═════ Data listing

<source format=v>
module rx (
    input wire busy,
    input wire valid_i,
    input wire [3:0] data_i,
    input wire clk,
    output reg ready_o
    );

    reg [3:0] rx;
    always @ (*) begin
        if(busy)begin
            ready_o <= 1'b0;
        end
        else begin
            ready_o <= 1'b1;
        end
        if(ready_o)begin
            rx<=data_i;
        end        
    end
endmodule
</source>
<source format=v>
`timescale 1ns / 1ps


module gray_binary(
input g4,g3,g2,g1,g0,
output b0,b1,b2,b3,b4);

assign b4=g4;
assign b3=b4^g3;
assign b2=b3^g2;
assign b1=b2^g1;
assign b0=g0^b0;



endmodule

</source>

══════════
═════ Data listing

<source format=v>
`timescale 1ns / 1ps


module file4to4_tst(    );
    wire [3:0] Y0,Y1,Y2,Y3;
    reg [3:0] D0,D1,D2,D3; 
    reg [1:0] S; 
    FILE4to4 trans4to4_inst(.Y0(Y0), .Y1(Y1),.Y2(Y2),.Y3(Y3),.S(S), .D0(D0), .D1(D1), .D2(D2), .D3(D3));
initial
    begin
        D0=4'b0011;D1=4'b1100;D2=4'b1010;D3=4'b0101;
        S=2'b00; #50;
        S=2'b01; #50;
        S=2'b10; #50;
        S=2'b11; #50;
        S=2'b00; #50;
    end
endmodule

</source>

══════════

# [Directive]
Copy out the lines above that hold the string "assign".

# [Task solution]
assign b4=g4;
assign b3=b4^g3;
assign b2=b3^g2;
assign b1=b2^g1;
assign b0=g0^b0;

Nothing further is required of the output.